USTR Talks Policy Agenda for 2024 in Ways and Means Hearing
U.S. Trade Representative Katherine Tai testified April 16 before the House Ways and Means Committee regarding the Biden administration’s trade policy agenda for 2024. She expressed support for upcoming legislation to renew the Generalized System of Preferences benefits program and to close the de minimis imports loophole (see 2404160029), and she detailed some of the administration’s values and aims for the upcoming year. “Our approach is one that addresses and advances the interests of all parts of our economy and does not pit Americans against Americans,” she said.
Tai touched on agricultural biotechnology concerns with Mexico. She said that, under the USMCA, the U.S. has established a dispute settlement panel and is “working to resolve those concerns.” It is also pursuing settlement consultations regarding energy disputes between the two countries.
She highlighted “wins” the administration has achieved, including agreements with the EU to modify tariff rate quotas for rice, wheat and corn; increase the amount of beef the U.S. can export to Japan; expand U.S. potato exports to Mexico; and reduce restrictions on exports of poultry products to South Africa and Colombia.
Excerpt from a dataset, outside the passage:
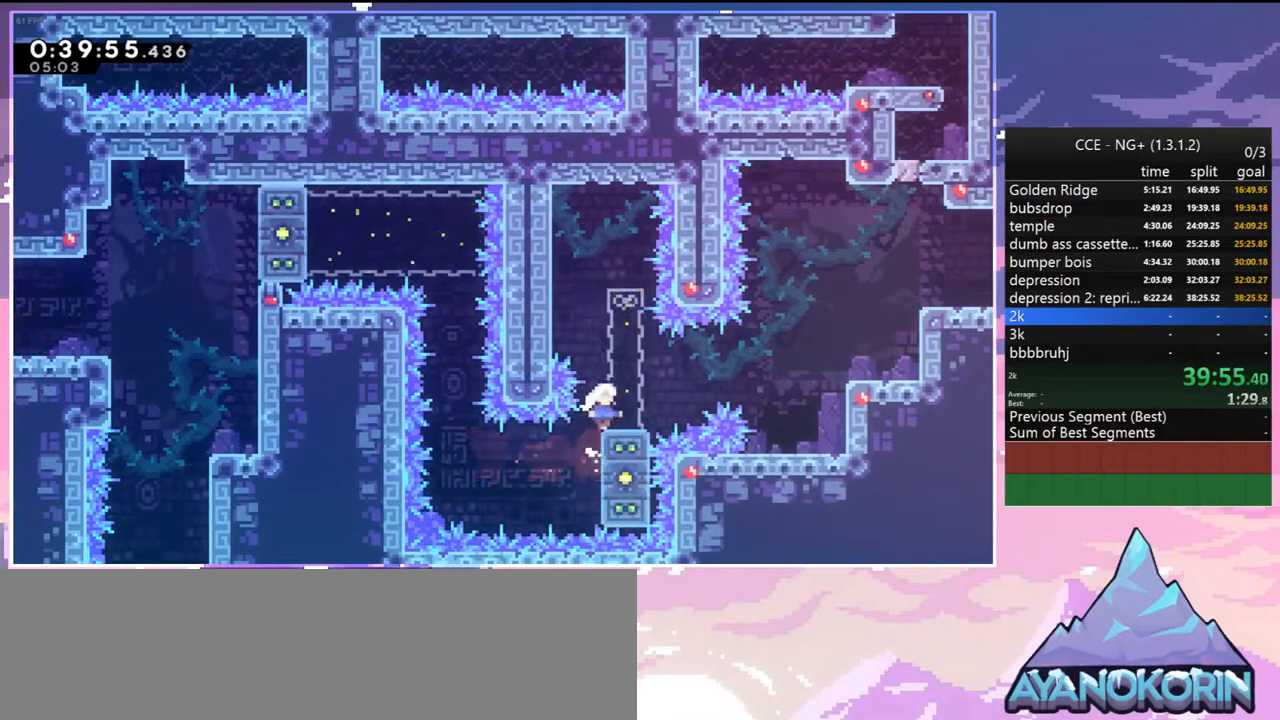
{"keys": ["dash", "right", "up"], "events": [[34, "right", "down"], [84, "jump2", "down"], [184, "dash", "down"], [234, "jump2", "up"], [367, "dash", "up"], [417, "up", "down"], [467, "dash", "down"]]}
She said that the nation is “making progress on the U.S.-Kenya Strategic Trade and Investment Partnership,” too.
In his opening remarks, Ways and Means Committee Chairman Rep. Jason Smith, R-Mo., said that he is concerned about the administration’s failure to pursue new trade deals and its lax enforcement of current ones, especially the USMCA. The country, he said, is “rapidly losing ground to China” as it fails to enforce the phase one agreement, has opened no new WTO cases and not initiated any more Section 301 investigations.
He said that USTR’s efforts to secure mineral deals in Japan, the EU, the U.K. and Indonesia “have incensed both Republicans and Democrats on this committee, as well as in the other chamber” and that they would be advancing legislation the next day “to correct that.” He said that USTR is “now nearly six years into a four-year review of President Trump’s tariffs.”
“Unfortunately, it is clear that the Biden administration's focus has been misplaced,” he said. “Rather than work to deliver for American workers, farmers and small businesses, the administration appeases progressive activists to make trade “woke” and surrenders U.S. leadership on priorities like digital trade.
Tai clarified that the review has only lasted two years. The name, she said, refers to the fact that the review was intended to begin four years after the tariffs were implemented.